Preparing your environment
Before we can add a new pipeline in the Google Cloud Platform console we need to create a Google Storage bucket that contains 3 types of files.
Hop pipelines
The pipelines you created using the Hop Gui and wish to schedule in Google Dataflow.
- Tip
-
You can also create a Hop project using a Google Storage bucket this way you can directly create and edit Hop pipelines in GS
Hop Metadata
For the pipeline to be able to use Hop metadata objects and other run configurations we need to generate a hop metadata.json file.

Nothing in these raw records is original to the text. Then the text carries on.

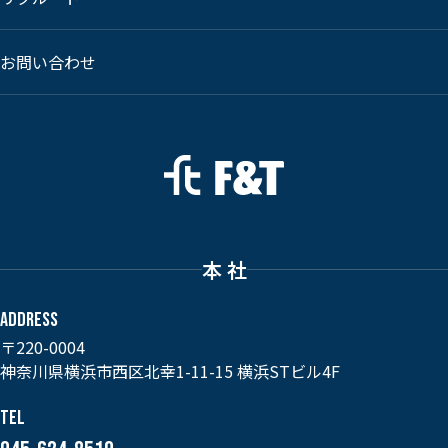
お問い合わせ
本 社
ADDRESS
〒220-0004
神奈川県横浜市西区北幸1-11-15 横浜STビル4F
TEL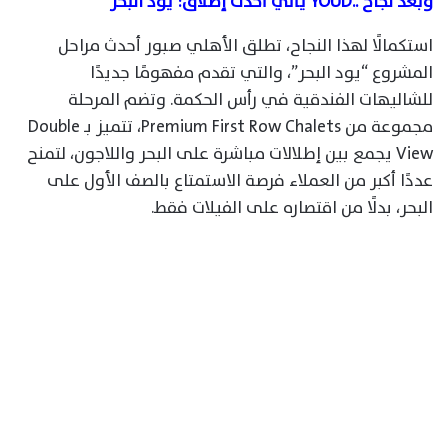
وبعد نجاح
..
YOUD
يأتي أحدث إطلاق
:
يود البحر
استكمالًا لهذا النجاح، تطلق الأهلي صبور أحدث مراحل
المشروع “يود البحر”، والتي تقدم مفهومًا جديدًا
للشاليهات الفندقية في رأس الحكمة. وتضم المرحلة
مجموعة من Premium First Row Chalets، تتميز بـ Double
View يجمع بين إطلالات مباشرة على البحر واللاجون، لتمنح
عددًا أكبر من العملاء فرصة الاستمتاع بالصف الأول على
البحر، بدلًا من اقتصاره على الفيلات فقط.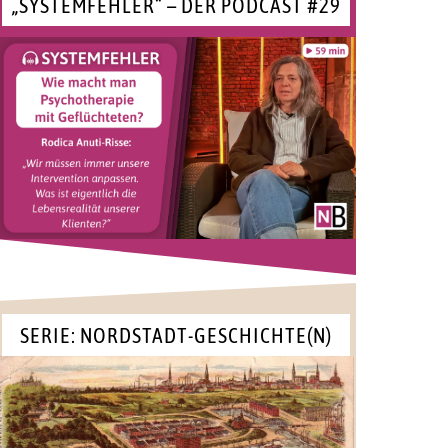
„SYSTEMFEHLER“ – DER PODCAST #29
SERIE: NORDSTADT-GESCHICHTE(N)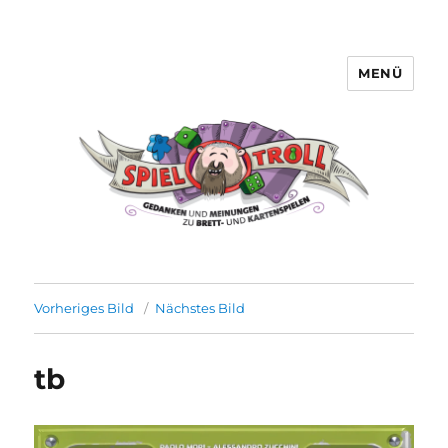
MENÜ
Spieltroll
Vorheriges Bild
Nächstes Bild
tb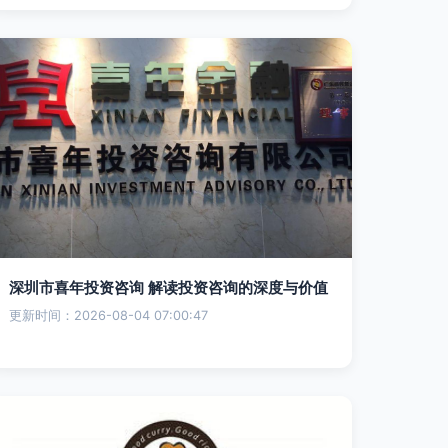
深圳市喜年投资咨询 解读投资咨询的深度与价值
更新时间：2026-08-04 07:00:47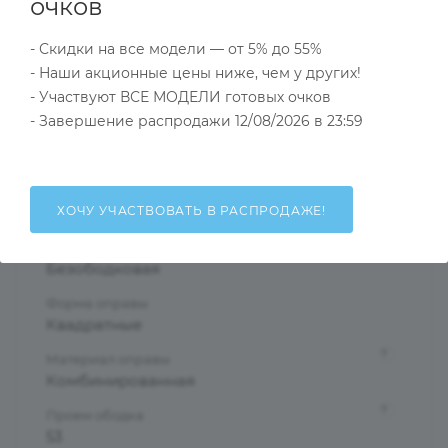
Характеристики
очков
- Скидки на все модели — от 5% до 55%
- Наши акционные цены ниже, чем у других!
Тип товара
- Участвуют ВСЕ МОДЕЛИ готовых очков
Оправа
- Завершение распродажи 12/08/2026 в 23:59
?
Основной цвет
Серебристый
?
Пол
ХОЧУ УЧАСТВОВАТЬ В РАСПРОДАЖЕ!
Мужские
Тип оправы
Безободковая
Форма оправы
Квадратные
?
Материал оправы
Комбинированная
?
Проем ободка
53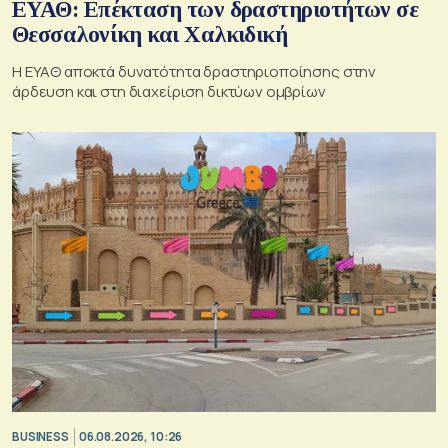
ΕΥΑΘ: Επέκταση των δραστηριοτήτων σε
Θεσσαλονίκη και Χαλκιδική
Η ΕΥΑΘ αποκτά δυνατότητα δραστηριοποίησης στην
άρδευση και στη διαχείριση δικτύων ομβρίων
BUSINESS
06.08.2026, 10:26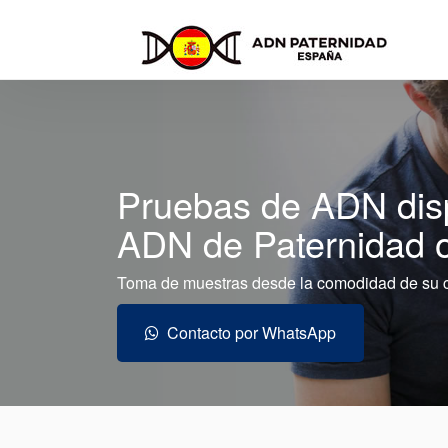
Pruebas de ADN dis
ADN de Paternidad o
Toma de muestras desde la comodidad de su 
Contacto por WhatsApp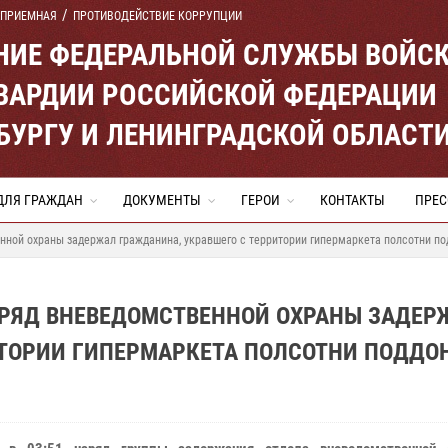
 ПРИЕМНАЯ
ПРОТИВОДЕЙСТВИЕ КОРРУПЦИИ
ЕНИЕ ФЕДЕРАЛЬНОЙ СЛУЖБЫ ВОЙС
ВАРДИИ РОССИЙСКОЙ ФЕДЕРАЦИИ
ЕРБУРГУ И ЛЕНИНГРАДСКОЙ ОБЛАСТ
ДЛЯ ГРАЖДАН
ДОКУМЕНТЫ
ГЕРОИ
КОНТАКТЫ
ПРЕС
ной охраны задержал гражданина, укравшего с территории гипермаркета полсотни по
АРЯД ВНЕВЕДОМСТВЕННОЙ ОХРАНЫ ЗАДЕР
ИТОРИИ ГИПЕРМАРКЕТА ПОЛСОТНИ ПОДДО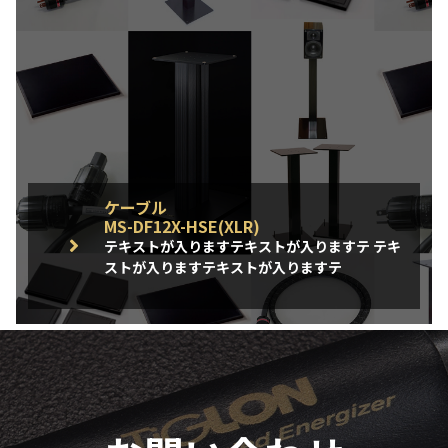
ケーブル
MS-DF12X-HSE(XLR)
テキストが入りますテキストが入りますテ テキ
ストが入りますテキストが入りますテ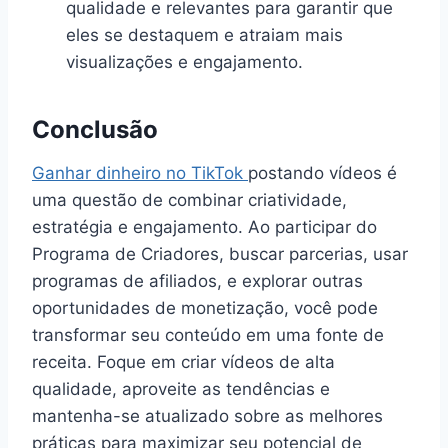
qualidade e relevantes para garantir que
eles se destaquem e atraiam mais
visualizações e engajamento.
Conclusão
Ganhar dinheiro no TikTok
postando vídeos é
uma questão de combinar criatividade,
estratégia e engajamento. Ao participar do
Programa de Criadores, buscar parcerias, usar
programas de afiliados, e explorar outras
oportunidades de monetização, você pode
transformar seu conteúdo em uma fonte de
receita. Foque em criar vídeos de alta
qualidade, aproveite as tendências e
mantenha-se atualizado sobre as melhores
práticas para maximizar seu potencial de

This file can be generated from the GUI under Tools → Export metadata to JSON or using the export-metadata function from the Hop conf tool.
Beam Flex template metadata file:
The final part to get everything working is a metadata file used by Dataflow to stitch all the parts together.
{
"defaultEnvironment": {},
"image": "apache/hop-dataflow-template:latest",
"metadata": {
"description": "This template allows you to start Hop pipelines on dataflow",
"name": "Template to start a hop pipeline",
"parameters": [
{
"helpText": "Google storage location pointing to the Hop metadata file",
"label": "Hop Metadata Location",
"name": "hopMetadataLocation",
"regexes": [
".*"
]
},
{
"helpText": "Google storage location pointing to the pipeline you wish to start",
"label": "Hop Pipeline Location",
"name": "hopPipelineLocation",
"regexes": [
".*"
]
}
]
},
"sdkInfo": {
"language": "JAVA"
}
}
- Important
-
You can change the docker image used in the metadata file
Creating a Dataflow pipeline
Now we can go back to the console and "Create data pipeline"
When selecting the Beam Flex template metadata file you will notice required parameters showing up. You can then add the path yo yhe Hop metadata and Hop pipeline stored in cloud storage.